Non c’è tenerezza, non ci sono sentimenti, i personaggi non suscitano empatia. Una narrazione per immagini che, nell’era del digitale, non riesce a colmare il vuoto del non detto. 

“Parigi, 13 Arr.” parla d’amore senza la tipica storia d’amore di qualsivoglia genere, rispecchiando un modo contemporaneo di vivere le relazioni tra giovani non più adolescenti. Di ragazzi laureati che lavorano senza passione per avere i soldi per pagare le spese, nessun ideale, insoddisfatti, più disillusi che realisti. Di un mondo che vede sovvertito il paradigma delle relazioni amorose, dove “prima si scopa e poi ci si conosce”.

Giovani donne e giovani uomini che oscillano nella fragilità quotidiana come la fotografia del film, che spazia dalle riprese dall’alto alle scene in primissimo piano, dai grattacieli ai campi strettissimi sulle scene di sesso, dagli anonimi call center all’interno delle case. Scene slegate tra loro che attraversiamo nel tempo di un click.

"Parigi 13 Arr.", recensione del film di Jacques Audiard
Photo Credits: Shanna Besson©

La pellicola è girata in bianco e nero, come l’atteggiamento mentale di un’intera generazione; bianco e nero, senza colore, come gli amori consumati nel tempo di un incontro durante l’orario di lavoro. Eppure è proprio questa assenza di colori, questa infinità di sfumature di grigio che restituisce lo spessore della vita contemporanea: un bianco e nero che esalta i corpi nudi intrecciati di Camille ed Emilie, di Camille e Nora (Noémie Merlant). Il bianco e nero di una periferia parigina, fatta di anonimi grattacieli, non dissimile dagli scenari della novel grafic newyorkese di Adriane Tomine a cui il film si ispira. Il bianco e nero di una Parigi multietnica, dove essere tutti francesi è una realtà acquisita.
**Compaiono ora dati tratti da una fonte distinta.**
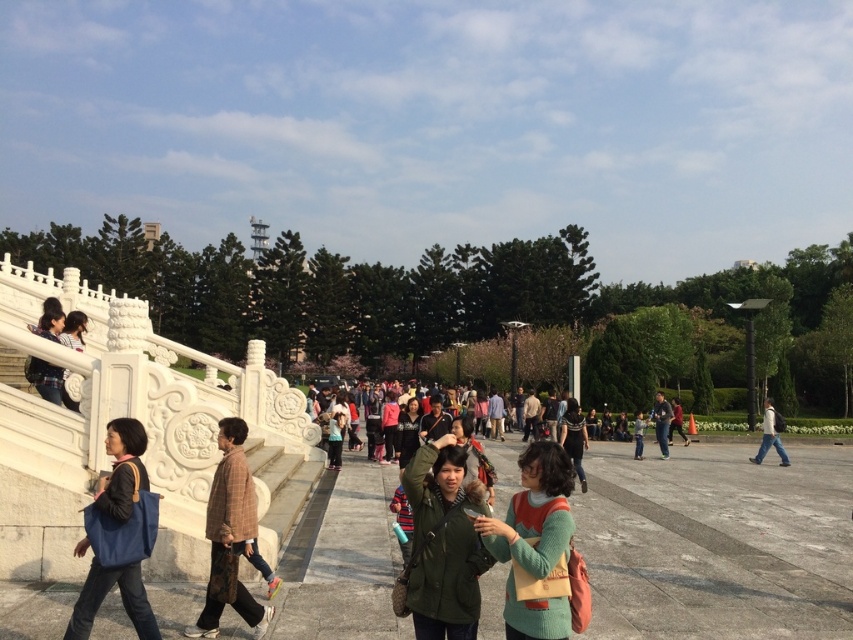
Question: Can you confirm if green knitted sweater at center is positioned to the left of matte black jacket at upper left?

Choices:
 (A) no
 (B) yes

Answer: (A)

Question: Which object appears closest to the camera in this image?

Choices:
 (A) matte blue bag at lower left
 (B) white matte jacket at center-right
 (C) green matte jacket at center
 (D) dark brown leather jacket at center

Answer: (C)

Question: Which is farther from the matte blue bag at lower left?

Choices:
 (A) green knitted sweater at center
 (B) green fabric jacket at center

Answer: (B)

Question: Can you confirm if matte blue bag at lower left is bigger than white matte jacket at center-right?

Choices:
 (A) no
 (B) yes

Answer: (A)

Question: Among these points, which one is nearest to the camera?

Choices:
 (A) [640, 458]
 (B) [666, 420]
 (C) [479, 502]

Answer: (C)

Question: Can you confirm if green knitted sweater at center is bigger than matte black jacket at upper left?

Choices:
 (A) yes
 (B) no

Answer: (A)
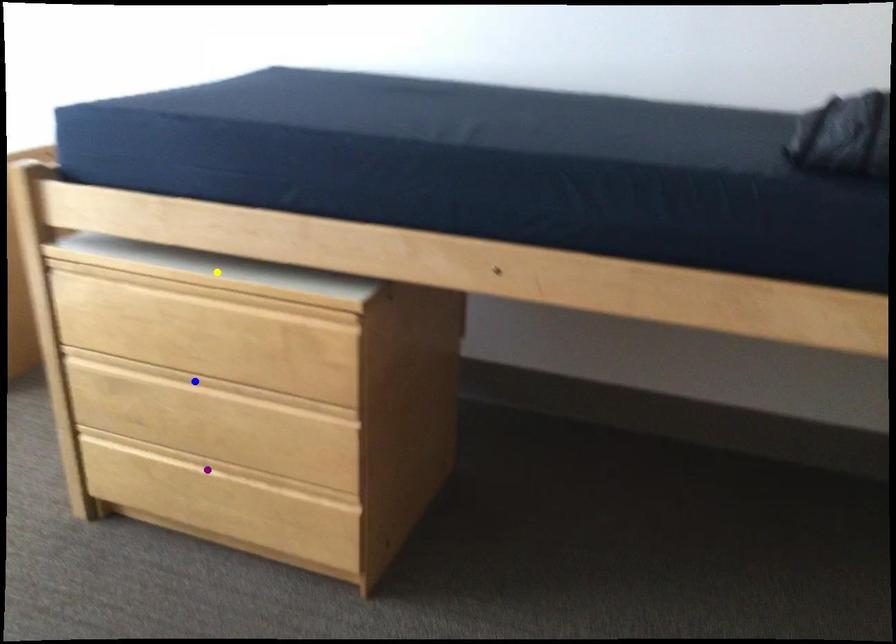
Order these from nearest to farthest:
blue point | purple point | yellow point

yellow point
blue point
purple point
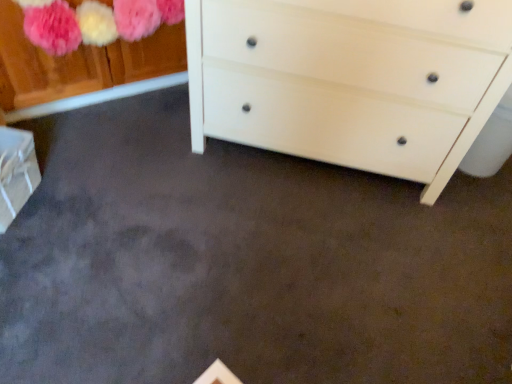
I want to click on vacant space positioned to the left of white matte chest of drawers at center, so click(127, 163).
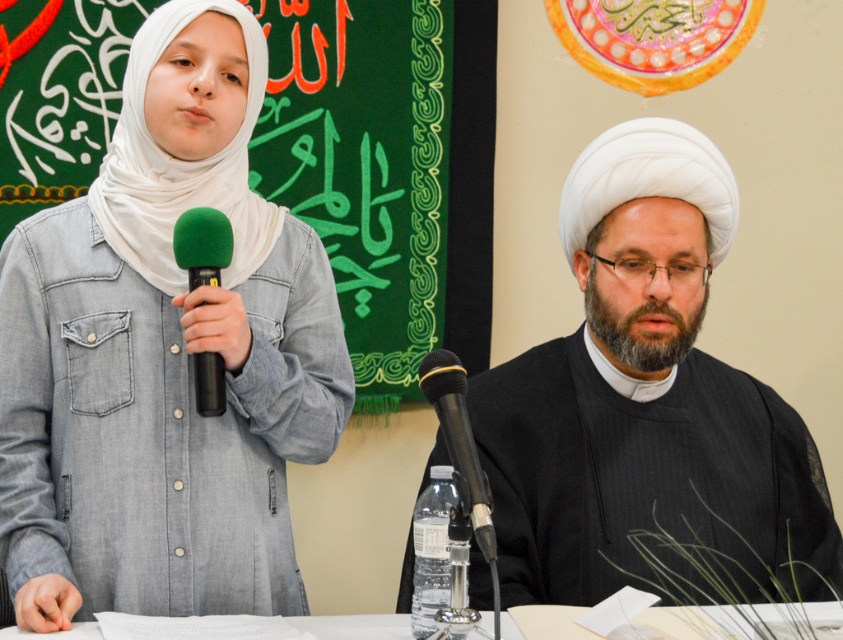
Question: Estimate the real-world distances between objects in this image. Which object is farther from the white glossy table at lower center?

Choices:
 (A) black matte microphone at center
 (B) white matte headscarf at left
 (C) green matte microphone at left
 (D) black matte turban at center

Answer: (B)

Question: Which point is farther from the camera taking this photo?

Choices:
 (A) (329, 628)
 (B) (629, 253)
 (C) (115, 252)

Answer: (C)

Question: Can you confirm if black matte microphone at center is bigger than green matte microphone at left?

Choices:
 (A) yes
 (B) no

Answer: (A)

Question: Considering the relative positions of black matte turban at center and green fabric poster at upper left in the image provided, where is black matte turban at center located with respect to green fabric poster at upper left?

Choices:
 (A) above
 (B) below

Answer: (B)

Question: Which of the following is the closest to the observer?

Choices:
 (A) white glossy table at lower center
 (B) white matte headscarf at left
 (C) green matte microphone at left
 (D) black matte microphone at center

Answer: (D)

Question: Can you confirm if white matte headscarf at left is positioned to the left of black matte microphone at center?

Choices:
 (A) no
 (B) yes

Answer: (B)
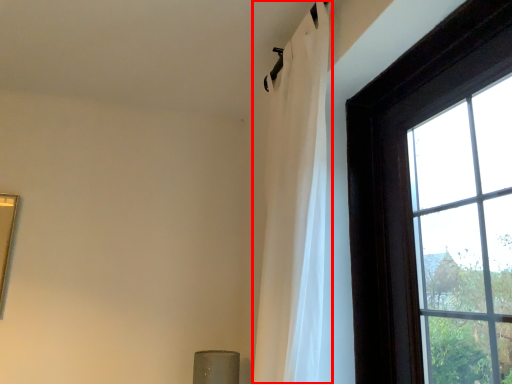
Question: From the image's perspective, where is curtain (annotated by the red box) located relative to window?

Choices:
 (A) below
 (B) above

Answer: (B)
"Parigi 13 Arr.", recensione del film di Jacques Audiard
Photo Credits: Shanna Besson©

La Parigi di Audiard è una città slegata dall’immagine che ne abbiamo sempre avuto. Manca qualsiasi riferimento alla Ville Lumiére: il 13 arr. ci arriva come un luogo slegato dalla città, come lo sono i personaggi. 
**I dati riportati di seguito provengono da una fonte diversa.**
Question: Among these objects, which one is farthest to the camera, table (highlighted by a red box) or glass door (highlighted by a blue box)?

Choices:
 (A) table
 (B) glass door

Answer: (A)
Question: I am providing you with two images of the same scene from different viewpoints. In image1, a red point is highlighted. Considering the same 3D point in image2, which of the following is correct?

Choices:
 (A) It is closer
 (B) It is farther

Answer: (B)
“Parigi, 13 Arr.” è una finestra che si apre all’improvviso sui Millennial. Ma a quella finestra è affacciato un boomer e noi li vediamo attraverso i suoi occhi. Sono davvero una generazione così bianca e nera? Sono davvero così slegati dall’ambiente? Davvero il loro mondo è solo quello digitale, quello virtuale? Audiard non lascia spunti di riflessione. Solo un lieto fine lasciato là.